Pressure mounted on Sunday for a broader congressional investigation of Russian cyberattacks aimed at influencing the American election, even as a top aide to President-elect Donald J. Trump said there was no conclusive evidence of foreign interference. The effort was being led by a bipartisan group of senators, including John McCain, Republican of Arizona, and Chuck Schumer of New York, the Senate Democratic leader, who called on Sunday for the creation of a Senate select committee on cyberactivity to take the investigative lead on Capitol Hill. “Recent reports of Russian interference in our election should alarm every American,” the senators wrote on Sunday in a letter to Senator Mitch McConnell, Republican of Kentucky and the majority leader, who has said a select committee is not necessary. “Cybersecurity is the ultimate cross-jurisdictional challenge, and we must take a comprehensive approach to meet this challenge effectively.” The developments served to deepen the fissures between high-ranking lawmakers of both parties who see American intelligence reports implicating Russia as the basis for additional inquiries and Mr. Trump, who continues to reject the conclusions of those reports.

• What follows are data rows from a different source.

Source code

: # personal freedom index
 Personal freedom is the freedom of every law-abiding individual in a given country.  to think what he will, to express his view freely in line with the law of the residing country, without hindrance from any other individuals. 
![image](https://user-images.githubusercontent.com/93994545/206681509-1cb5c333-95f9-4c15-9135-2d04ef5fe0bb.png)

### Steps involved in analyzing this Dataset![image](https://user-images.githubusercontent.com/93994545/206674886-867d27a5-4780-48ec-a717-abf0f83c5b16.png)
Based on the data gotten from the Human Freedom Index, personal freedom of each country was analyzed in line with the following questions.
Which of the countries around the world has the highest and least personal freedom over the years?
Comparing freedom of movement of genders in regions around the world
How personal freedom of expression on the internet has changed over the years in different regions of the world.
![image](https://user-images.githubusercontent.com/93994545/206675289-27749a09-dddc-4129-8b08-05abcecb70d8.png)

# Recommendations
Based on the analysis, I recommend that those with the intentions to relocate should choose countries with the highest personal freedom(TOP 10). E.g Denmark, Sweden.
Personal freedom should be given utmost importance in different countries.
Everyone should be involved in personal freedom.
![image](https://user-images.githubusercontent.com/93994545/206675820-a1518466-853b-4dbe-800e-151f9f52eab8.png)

But the developments also put new strain on Mr. McConnell. He now faces calls from Mr. McCain and Lindsey Graham, two Senate Republicans considered well versed on national security issues, to form a select committee. If he were to reject that appeal, he would be subject to criticism that he was trying to avoid a spotlight on an issue that senators in both parties believe is worthy of more focused scrutiny.
Mr. McConnell said last week that while he respects the intelligence agencies’ conclusions, the Senate Intelligence Committee is “more than capable of conducting a complete review” itself. He also acknowledged that Mr. McCain could conduct an investigation on the Armed Services Committee, an option that remains open should Mr. McConnell decide against a select committee.
Those divisions, coming as the Electoral College prepares to meet on Monday to ratify Mr. Trump’s election and the president-elect completes his cabinet choices, all but ensured that the issue would cloud the first months of Mr. Trump’s presidency, when he will be asking Congress to approve an aggressive legislative agenda.